Lucadou geht davon aus, dass manche Menschen unwissentlich ein Talent dazu haben, es um sich herum poltern zu lassen. Das Prinzip ist für ihn das gleiche wie bei einer psychosomatischen Störung - mit dem Unterschied, dass die seelischen Probleme sich nicht im eigenen Körper manifestieren, sondern in der Umgebung.

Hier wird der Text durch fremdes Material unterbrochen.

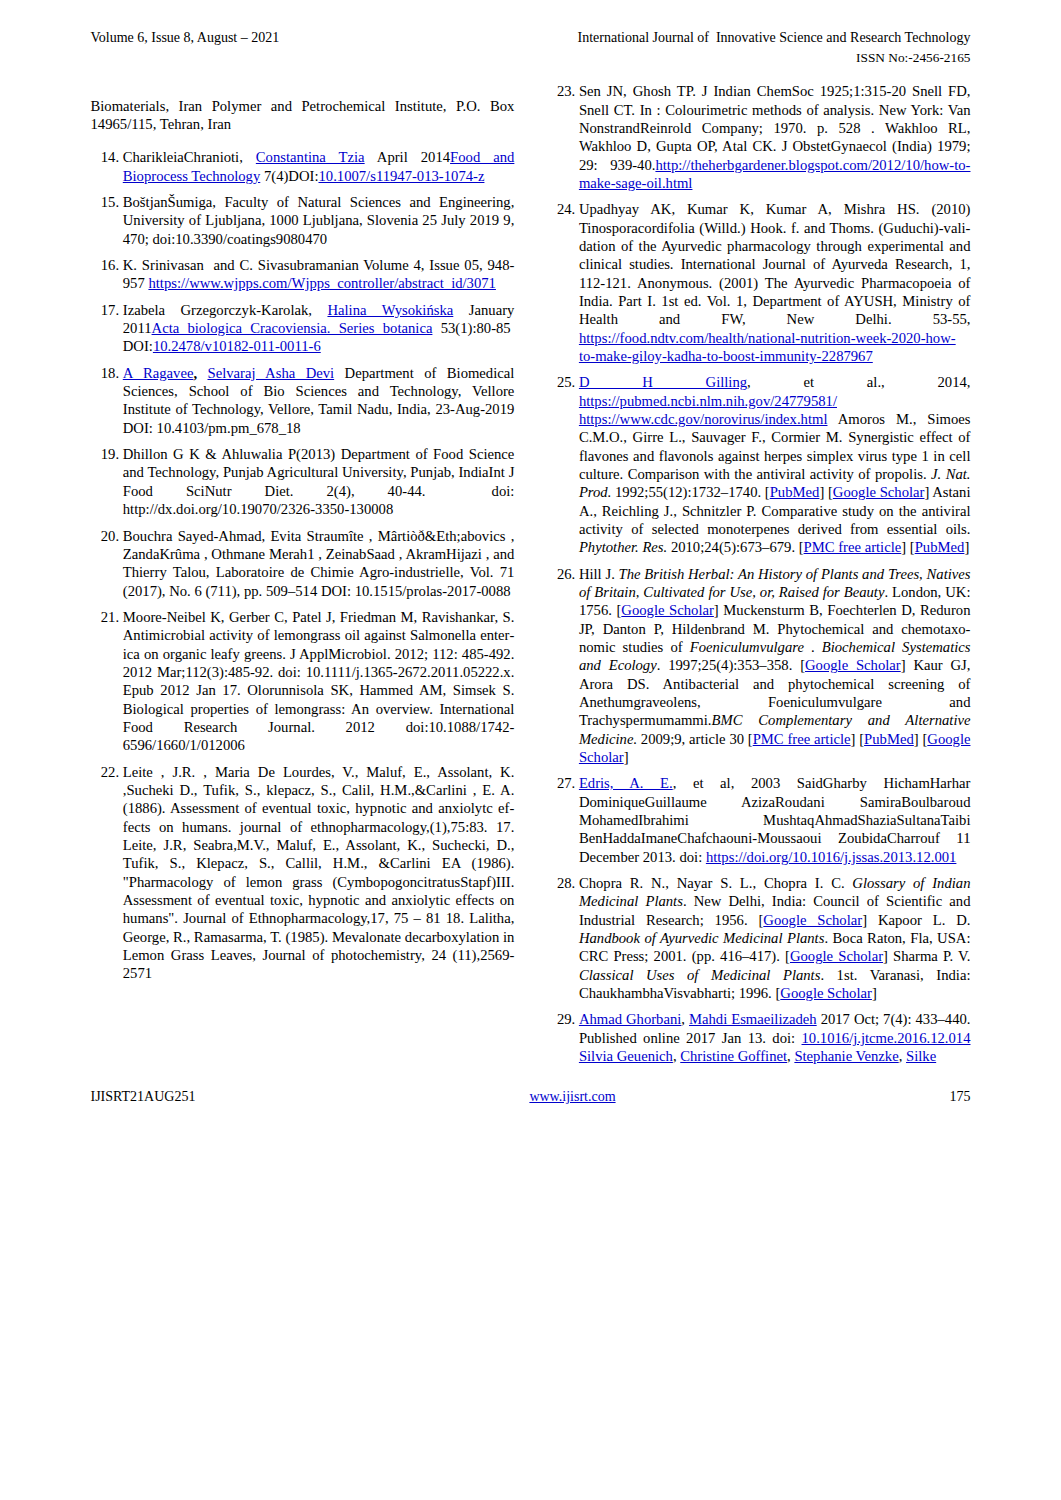Volume 6, Issue 8, August – 2021 International Journal of Innovative Science and Research Technology
ISSN No:-2456-2165
Biomaterials, Iran Polymer and Petrochemical Institute, P.O. Box 14965/115, Tehran, Iran
CharikleiaChranioti, Constantina Tzia April 2014Food and Bioprocess Technology 7(4)DOI:10.1007/s11947-013-1074-z
BoštjanŠumiga, Faculty of Natural Sciences and Engineering, University of Ljubljana, 1000 Ljubljana, Slovenia 25 July 2019 9, 470; doi:10.3390/coatings9080470
K. Srinivasan and C. Sivasubramanian Volume 4, Issue 05, 948-957 https://www.wjpps.com/Wjpps_controller/abstract_id/3071
Izabela Grzegorczyk-Karolak, Halina Wysokińska January 2011Acta biologica Cracoviensia. Series botanica 53(1):80-85 DOI:10.2478/v10182-011-0011-6
A Ragavee, Selvaraj Asha Devi Department of Biomedical Sciences, School of Bio Sciences and Technology, Vellore Institute of Technology, Vellore, Tamil Nadu, India, 23-Aug-2019 DOI: 10.4103/pm.pm_678_18
Dhillon G K & Ahluwalia P(2013) Department of Food Science and Technology, Punjab Agricultural University, Punjab, IndiaInt J Food SciNutr Diet. 2(4), 40-44. doi: http://dx.doi.org/10.19070/2326-3350-130008
Bouchra Sayed-Ahmad, Evita Straumîte , Mârtiòð&Eth;abovics , ZandaKrûma , Othmane Merah1 , ZeinabSaad , AkramHijazi , and Thierry Talou, Laboratoire de Chimie Agro-industrielle, Vol. 71 (2017), No. 6 (711), pp. 509–514 DOI: 10.1515/prolas-2017-0088
Moore-Neibel K, Gerber C, Patel J, Friedman M, Ravishankar, S. Antimicrobial activity of lemongrass oil against Salmonella enterica on organic leafy greens. J ApplMicrobiol. 2012; 112: 485-492. 2012 Mar;112(3):485-92. doi: 10.1111/j.1365-2672.2011.05222.x. Epub 2012 Jan 17. Olorunnisola SK, Hammed AM, Simsek S. Biological properties of lemongrass: An overview. International Food Research Journal. 2012 doi:10.1088/1742-6596/1660/1/012006
Leite , J.R. , Maria De Lourdes, V., Maluf, E., Assolant, K. ,Sucheki D., Tufik, S., klepacz, S., Calil, H.M.,&Carlini , E. A.(1886). Assessment of eventual toxic, hypnotic and anxiolytc effects on humans. journal of ethnopharmacology,(1),75:83. 17. Leite, J.R, Seabra,M.V., Maluf, E., Assolant, K., Suchecki, D., Tufik, S., Klepacz, S., Callil, H.M., &Carlini EA (1986). "Pharmacology of lemon grass (CymbopogoncitratusStapf)III. Assessment of eventual toxic, hypnotic and anxiolytic effects on humans". Journal of Ethnopharmacology,17, 75 – 81 18. Lalitha, George, R., Ramasarma, T. (1985). Mevalonate decarboxylation in Lemon Grass Leaves, Journal of photochemistry, 24 (11),2569-2571
Sen JN, Ghosh TP. J Indian ChemSoc 1925;1:315-20 Snell FD, Snell CT. In : Colourimetric methods of analysis. New York: Van NonstrandReinrold Company; 1970. p. 528 . Wakhloo RL, Wakhloo D, Gupta OP, Atal CK. J ObstetGynaecol (India) 1979; 29: 939-40.http://theherbgardener.blogspot.com/2012/10/how-to-make-sage-oil.html
Upadhyay AK, Kumar K, Kumar A, Mishra HS. (2010) Tinosporacordifolia (Willd.) Hook. f. and Thoms. (Guduchi)-validation of the Ayurvedic pharmacology through experimental and clinical studies. International Journal of Ayurveda Research, 1, 112-121. Anonymous. (2001) The Ayurvedic Pharmacopoeia of India. Part I. 1st ed. Vol. 1, Department of AYUSH, Ministry of Health and FW, New Delhi. 53-55, https://food.ndtv.com/health/national-nutrition-week-2020-how-to-make-giloy-kadha-to-boost-immunity-2287967
D H Gilling, et al., 2014, https://pubmed.ncbi.nlm.nih.gov/24779581/ https://www.cdc.gov/norovirus/index.html Amoros M., Simoes C.M.O., Girre L., Sauvager F., Cormier M. Synergistic effect of flavones and flavonols against herpes simplex virus type 1 in cell culture. Comparison with the antiviral activity of propolis. J. Nat. Prod. 1992;55(12):1732–1740. [PubMed] [Google Scholar] Astani A., Reichling J., Schnitzler P. Comparative study on the antiviral activity of selected monoterpenes derived from essential oils. Phytother. Res. 2010;24(5):673–679. [PMC free article] [PubMed]
Hill J. The British Herbal: An History of Plants and Trees, Natives of Britain, Cultivated for Use, or, Raised for Beauty. London, UK: 1756. [Google Scholar] Muckensturm B, Foechterlen D, Reduron JP, Danton P, Hildenbrand M. Phytochemical and chemotaxonomic studies of Foeniculumvulgare . Biochemical Systematics and Ecology. 1997;25(4):353–358. [Google Scholar] Kaur GJ, Arora DS. Antibacterial and phytochemical screening of Anethumgraveolens, Foeniculumvulgare and Trachyspermumammi.BMC Complementary and Alternative Medicine. 2009;9, article 30 [PMC free article] [PubMed] [Google Scholar]
Edris, A. E., et al, 2003 SaidGharby HichamHarhar DominiqueGuillaume AzizaRoudani SamiraBoulbaroud MohamedIbrahimi MushtaqAhmadShaziaSultanaTaibi BenHaddaImaneChafchaouni-Moussaoui ZoubidaCharrouf 11 December 2013. doi: https://doi.org/10.1016/j.jssas.2013.12.001
Chopra R. N., Nayar S. L., Chopra I. C. Glossary of Indian Medicinal Plants. New Delhi, India: Council of Scientific and Industrial Research; 1956. [Google Scholar] Kapoor L. D. Handbook of Ayurvedic Medicinal Plants. Boca Raton, Fla, USA: CRC Press; 2001. (pp. 416–417). [Google Scholar] Sharma P. V. Classical Uses of Medicinal Plants. 1st. Varanasi, India: ChaukhambhaVisvabharti; 1996. [Google Scholar]
Ahmad Ghorbani, Mahdi Esmaeilizadeh 2017 Oct; 7(4): 433–440. Published online 2017 Jan 13. doi: 10.1016/j.jtcme.2016.12.014 Silvia Geuenich, Christine Goffinet, Stephanie Venzke, Silke
IJISRT21AUG251 www.ijisrt.com 175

Mit anderen Worten: Lucadou glaubt, dass die Wirtin selbst unbewusst die Fässer rollen und die Rüstung klappern ließ, als Ventil für den Frust über die unbefriedigende Situation. Psychische Spannungen, die sich im Verschieben von Materie manifestieren? Nachweisen kann Lucadou diese These zwar nicht, doch die Beweislast scheint ihn nicht zu drücken: "Es ist ein Irrglaube, dass wir nur mit Dingen umgehen können, die wir verstanden haben", erklärt er.

Nachhilfe für Scharlatane

Viel häufiger als mit Spukphänomenen und Gespenstern hat Lucadou es aber mit gewöhnlichen Scharlatanen aus dem Diesseits zu tun. Mit selbsternannten Hellsehern und Heilern, die den Leuten durch faule Tricks das Geld aus der Tasche ziehen.

Oder schlimmer noch - die aus Überzeugung handeln: "Das sind dann diejenigen, die in bester Absicht den größten Schaden anrichten." In der Freiburger Beratungsstelle landen jedes Jahr unzählige Menschen, die zu Opfern solch esoterischer Selbstverwirklichungskünstler wurden und weil Lucadou nicht nur Aufräumarbeit, sondern auch Prävention betreiben möchte, arbeitet er gelegentlich sogar mit Scharlatanen zusammen: "Wenn diese Wunderheiler das Gespräch mit mir suchen, bemühe ich mich, ihnen wenigstens noch ein paar psychologische Grundlagen zu vermitteln. Die lassen sich von ihrem Vorhaben sowieso nicht abbringen."

Wenn all die Beträge, die er den Krankenkassen so durch seine Arbeit erspare, der Beratungsstelle zugute kämen, würde er im Geld schwimmen, vermutet Lucadou. Leider sieht die Realität anders aus: Wegen knapper Finanzen hat das Land Baden-Württemberg die Zuschüsse um 20 Prozent gekürzt und ein Richter, der die Beratungsstelle regelmäßig mit Geld aus dem Bußgeldfonds unterstützte, ist gerade in Rente gegangen.

Um die beiden Halbtagsstellen der Einrichtung weiter finanzieren zu können, muss Lucadou nun zusätzlich 50.000 Euro pro Jahr auftreiben. Die nächsten Monate wird er sich daher einem sehr realen Problem widmen: Er muss auf Sponsorensuche gehen. Was ihm viel weniger liegt als das Übernatürliche. Weil er eigentlich ein Mensch sei, "der lieber vor sich hin forscht".